Del : I came home that evening and found that Dad had gone – taken all his things and gone. He took everything, Rodney. He took my savings and my three-quarter length suede coat. He even opened your little piggy bank… You know what day that was?
Rodney : (shakes his head)
Del: It was my sixteenth birthday. (pause) He even took my cake.
Rodney, Del’s much younger brother, is quite different. Growing up in the shadow of someone as determined, manipulative and unscrupulous as Del, Rodney turned out quite the opposite. He believes in education, despite not having had much of it, and tries to do the right thing. Though since he’s less shrewd and more easily influenced, he rarely succeeds.
Although money is always tight thanks to no regular employment and a variety of get-rich-quick schemes, Del and Rodney share a flat with first their granddad and then their equally ancient and useless Uncle Albert.
Del : Come on, Granddad, lend me a hundred and I’ll pay you back double. Now be fair. I’ve always been straight with you, haven’t I? Remember last month when you said you were feeling cold in bed? What did I do for you?
Granddad : You brought me an electric blanket.
Del : Right. Give me the hundred and I’ll put a plug on it for you.
The supporting cast is great as well. There’s Boycie, the only successful businessman among Del’s many friends – he owns a car dealership, is an inveterate snob and would happily bankrupt Del if he could. Unfortunately for him, he tries to do so in a no-limits game of poker (“A Losing Streak”) and ends up with four kings, while Del has four aces.

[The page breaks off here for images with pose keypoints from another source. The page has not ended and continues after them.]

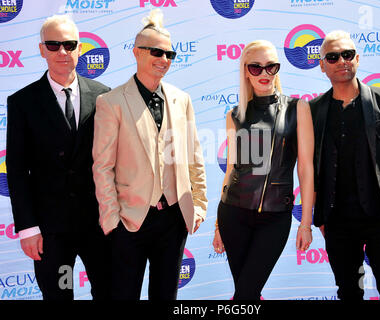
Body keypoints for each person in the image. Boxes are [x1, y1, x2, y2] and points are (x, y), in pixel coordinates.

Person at [92, 9, 207, 300]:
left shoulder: (182, 99)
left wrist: (199, 205)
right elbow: (102, 166)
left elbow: (193, 156)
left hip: (174, 219)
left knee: (166, 296)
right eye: (156, 52)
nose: (164, 60)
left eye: (170, 54)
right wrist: (111, 219)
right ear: (136, 53)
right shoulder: (111, 102)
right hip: (129, 221)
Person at [6, 14, 111, 300]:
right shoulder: (22, 102)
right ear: (41, 50)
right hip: (51, 233)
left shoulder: (105, 97)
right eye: (53, 45)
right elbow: (16, 170)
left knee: (110, 293)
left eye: (69, 44)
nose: (62, 52)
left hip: (99, 226)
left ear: (79, 48)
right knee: (59, 295)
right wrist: (27, 227)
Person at [309, 30, 380, 300]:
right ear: (322, 66)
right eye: (333, 57)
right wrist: (319, 217)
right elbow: (310, 169)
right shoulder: (313, 111)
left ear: (357, 58)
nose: (341, 61)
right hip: (338, 222)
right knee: (348, 293)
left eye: (347, 54)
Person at [212, 40, 314, 300]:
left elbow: (305, 168)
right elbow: (232, 169)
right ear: (246, 71)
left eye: (271, 67)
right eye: (256, 68)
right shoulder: (235, 115)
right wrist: (217, 226)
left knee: (246, 293)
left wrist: (305, 224)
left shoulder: (297, 108)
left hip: (275, 217)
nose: (265, 73)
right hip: (233, 214)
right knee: (247, 294)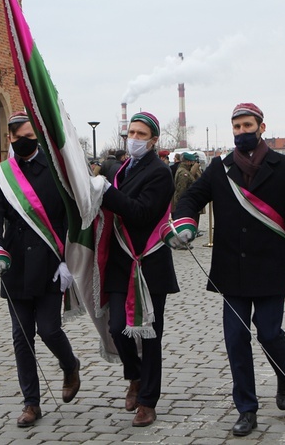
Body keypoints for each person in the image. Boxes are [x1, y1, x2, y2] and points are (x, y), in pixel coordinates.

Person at [172, 103, 285, 437]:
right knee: (236, 339)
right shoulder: (220, 168)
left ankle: (284, 377)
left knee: (269, 333)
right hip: (231, 269)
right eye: (236, 127)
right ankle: (246, 408)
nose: (241, 132)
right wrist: (186, 222)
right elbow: (191, 198)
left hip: (271, 267)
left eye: (247, 126)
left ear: (261, 128)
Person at [0, 111, 80, 427]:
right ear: (9, 138)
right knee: (22, 336)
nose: (22, 141)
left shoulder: (54, 170)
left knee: (49, 328)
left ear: (36, 135)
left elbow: (69, 216)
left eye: (27, 135)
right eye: (16, 137)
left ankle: (70, 364)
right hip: (15, 263)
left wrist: (68, 259)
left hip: (51, 261)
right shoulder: (1, 174)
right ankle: (31, 403)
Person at [100, 111, 179, 427]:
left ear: (154, 139)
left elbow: (143, 213)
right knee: (117, 327)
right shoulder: (122, 170)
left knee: (150, 335)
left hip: (150, 263)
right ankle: (133, 374)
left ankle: (148, 401)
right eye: (130, 133)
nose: (133, 138)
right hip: (122, 263)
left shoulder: (160, 173)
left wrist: (107, 194)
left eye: (140, 134)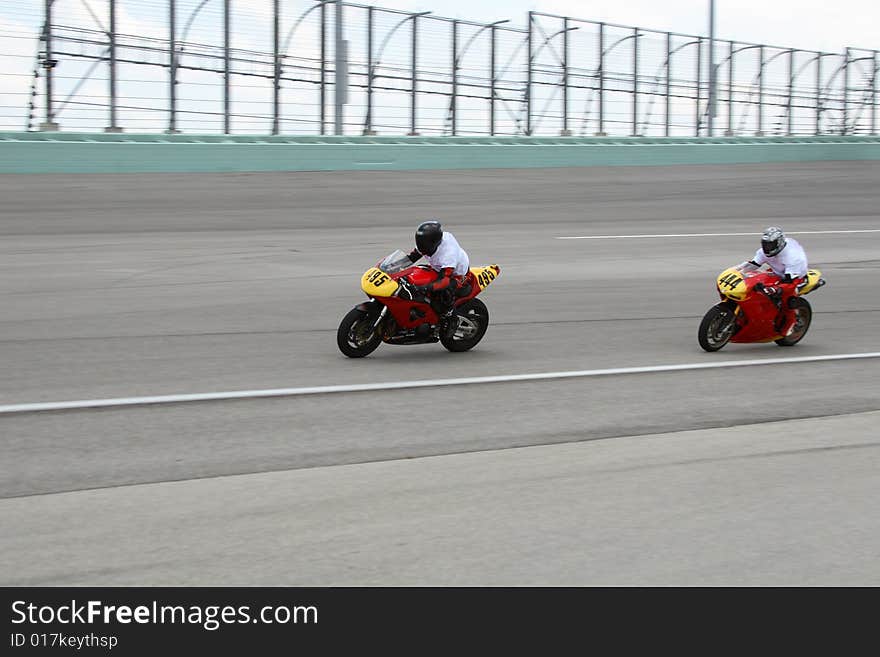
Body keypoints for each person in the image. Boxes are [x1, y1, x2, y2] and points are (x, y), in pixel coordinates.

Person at [397, 220, 470, 339]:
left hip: (456, 274)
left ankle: (451, 319)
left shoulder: (448, 254)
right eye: (419, 241)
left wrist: (424, 288)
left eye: (423, 243)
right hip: (438, 268)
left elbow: (445, 280)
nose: (420, 245)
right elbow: (412, 257)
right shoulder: (426, 243)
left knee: (444, 292)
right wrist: (392, 267)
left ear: (433, 242)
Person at [748, 226, 809, 331]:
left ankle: (789, 325)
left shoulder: (792, 257)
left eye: (770, 245)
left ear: (779, 243)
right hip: (777, 272)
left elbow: (790, 282)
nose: (767, 248)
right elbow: (753, 265)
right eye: (765, 244)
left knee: (786, 298)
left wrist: (775, 289)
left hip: (795, 277)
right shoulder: (764, 251)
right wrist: (738, 270)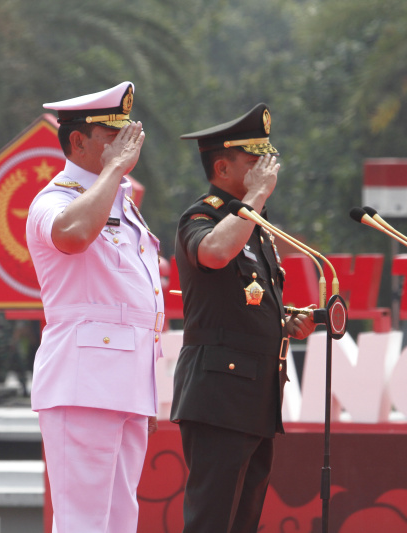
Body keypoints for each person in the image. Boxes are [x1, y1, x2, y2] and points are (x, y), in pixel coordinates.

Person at [171, 103, 317, 532]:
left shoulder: (256, 225)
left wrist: (285, 322)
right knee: (211, 520)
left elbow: (243, 302)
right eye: (253, 161)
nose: (266, 170)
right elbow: (214, 254)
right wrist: (253, 199)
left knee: (242, 522)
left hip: (255, 398)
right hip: (218, 396)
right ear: (222, 166)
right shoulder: (203, 216)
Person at [25, 81, 164, 533]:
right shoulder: (55, 199)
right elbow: (73, 235)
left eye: (127, 135)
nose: (124, 146)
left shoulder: (122, 204)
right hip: (83, 380)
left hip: (127, 380)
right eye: (111, 136)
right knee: (83, 522)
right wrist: (114, 172)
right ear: (78, 141)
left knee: (122, 520)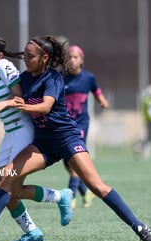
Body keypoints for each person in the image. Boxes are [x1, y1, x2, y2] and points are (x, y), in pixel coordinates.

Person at [0, 35, 151, 241]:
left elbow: (45, 107)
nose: (25, 59)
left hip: (66, 138)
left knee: (97, 186)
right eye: (24, 55)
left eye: (30, 56)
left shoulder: (53, 78)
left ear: (44, 57)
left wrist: (9, 105)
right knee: (7, 177)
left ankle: (140, 228)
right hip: (43, 143)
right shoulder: (25, 78)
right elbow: (11, 99)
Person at [0, 34, 73, 241]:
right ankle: (40, 221)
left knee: (6, 180)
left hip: (23, 130)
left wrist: (4, 103)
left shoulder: (5, 67)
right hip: (10, 132)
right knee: (6, 186)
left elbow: (19, 99)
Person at [63, 45, 109, 208]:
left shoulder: (88, 77)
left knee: (74, 157)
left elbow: (97, 91)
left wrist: (102, 100)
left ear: (81, 60)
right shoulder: (61, 78)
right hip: (65, 125)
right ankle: (86, 191)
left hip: (81, 124)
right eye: (69, 57)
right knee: (68, 163)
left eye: (75, 57)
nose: (72, 60)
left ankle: (70, 197)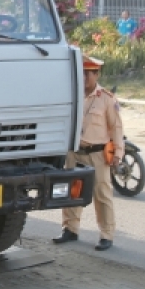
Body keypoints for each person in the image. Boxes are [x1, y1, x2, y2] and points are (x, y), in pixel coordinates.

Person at [53, 55, 124, 250]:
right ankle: (70, 229)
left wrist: (118, 153)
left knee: (102, 194)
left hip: (97, 153)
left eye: (88, 74)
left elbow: (116, 128)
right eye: (81, 73)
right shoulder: (71, 95)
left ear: (96, 75)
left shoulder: (106, 99)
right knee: (72, 191)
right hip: (75, 151)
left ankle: (106, 234)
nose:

Boycie : Where’d you get those four bloody aces?
Del : Same place you got them kings. I knew you was cheating, Boycie.
Boycie : Oh yeah? How?
Del : Because that wasn’t the hand that I dealt you.
Trigger is another unforgettable character – a roadsweeper who occasionally sells Del a shipment of something that conveniently fell off the back of a truck, such as briefcases with combination locks and the combinations locked securely inside. He’s also extremely… dumb. At one point he and Del drive to the council waste depot after dark to dispose of some mildly toxic chemicals.
Del : It's closed!
Trigger : (checks watch) Well, it's a bit late, innit?
Del : What d'you mean "a bit late"? You said it was open twenty-four hours a day.
Trigger : Yeah, but not at night.
There are too many amusing episodes to choose from, but one of my favorites is “Cash and Curry”, where an Indian businessman hires Del to retrieve a statue of a Hindu god from another Indian businessman who has apparently stolen it. Del tries to make a profit out of that, only to find that he’s fallen in with bigger crooks than he is.
Unfortunately the writers tried to have both Del and Rodney eventually domesticated by partners and children, and the later episodes just aren’t as good. Especially after Del finds a watch that ends up being auctioned off for six million pounds, and he strolls off into the sunset saying, “This time next year, we’ll be billionaires.” Well, it’s hard to provide a lot of down-to-earth conflict for a millionaire, so he quickly loses it all. But the second through sixth seasons are British comedy at its best.